For a good reference, read What Every Computer Scientist Should Know About Floating Point Precision.

Altri suggerimenti

The Decimal type is a floating-point type which has more bits of precision than any of the other types that have been built into .NET from the beginning, and whose values are all concisely representable in base-10 format. It is, however, bulky and slow, and because it is a floating-point type it is no more able to satisfy axioms typical of "precise" types (e.g. for any X and Y, (X+Y-Y)==X should either return true or throw an overflow exception). I would guess that it was made a floating-point type rather than fixed-point because of indecision regarding the number of digits that should be to the right of the decimal. In practice, it might would have been faster, and just as useful, to have a 128-bit fixed-point format, but the Decimal type is what it is.
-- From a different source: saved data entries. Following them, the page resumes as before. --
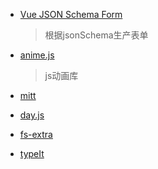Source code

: * [Vue JSON Schema Form](https://github.com/lljj-x/vue-json-schema-form)
    > 根据jsonSchema生产表单

* [anime.js](https://github.com/juliangarnier/anime/)
    >js动画库 
* [mitt](https://github.com/developit/mitt)
* [day.js]()
* [fs-extra]()
* [typeIt](https://github.com/alexmacarthur/typeit)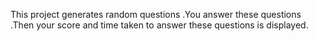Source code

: This project generates random questions .You answer these questions .Then your score and time taken to answer these questions is displayed.

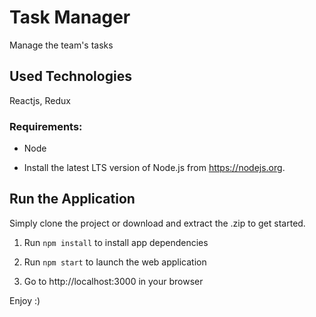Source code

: # Task Manager
Manage the team's tasks<br>

## Used Technologies
Reactjs, Redux

### Requirements:
- Node
* Install the latest LTS version of Node.js from https://nodejs.org. 

## Run the Application
Simply clone the project or download and extract the .zip to get started.

1. Run `npm install` to install app dependencies

2. Run `npm start` to launch the web application

3. Go to http://localhost:3000 in your browser 

Enjoy :)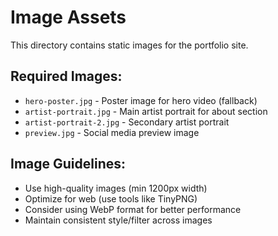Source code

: # Image Assets

This directory contains static images for the portfolio site.

## Required Images:
- `hero-poster.jpg` - Poster image for hero video (fallback)
- `artist-portrait.jpg` - Main artist portrait for about section
- `artist-portrait-2.jpg` - Secondary artist portrait
- `preview.jpg` - Social media preview image

## Image Guidelines:
- Use high-quality images (min 1200px width)
- Optimize for web (use tools like TinyPNG)
- Consider using WebP format for better performance
- Maintain consistent style/filter across images
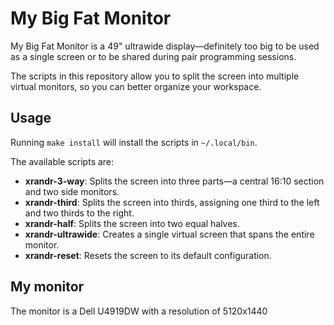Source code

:# My Big Fat Monitor

My Big Fat Monitor is a 49" ultrawide display—definitely too big to be used as a single screen or to be shared during pair programming sessions.

The scripts in this repository allow you to split the screen into multiple virtual monitors, so you can better organize your workspace.

## Usage

Running `make install` will install the scripts in `~/.local/bin`.

The available scripts are:

- **xrandr-3-way**: Splits the screen into three parts—a central 16:10 section and two side monitors.
- **xrandr-third**: Splits the screen into thirds, assigning one third to the left and two thirds to the right.
- **xrandr-half**: Splits the screen into two equal halves.
- **xrandr-ultrawide**: Creates a single virtual screen that spans the entire monitor.
- **xrandr-reset**: Resets the screen to its default configuration.

## My monitor

The monitor is a Dell U4919DW with a resolution of 5120x1440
Incidentally, languages like PL/I work well with fixed-point types because they recognize that precision is a function of a storage location rather than a value. Unfortunately, .NET does not provide any nice means via which a variable could be defined as holding a Fixed(6,3) and automatically scale and shift a Fixed(5,2) which is stored into it. Having the precision be part of the value means that storing a value into a variable will change the number of digits that variables represents to the right of the decimal place.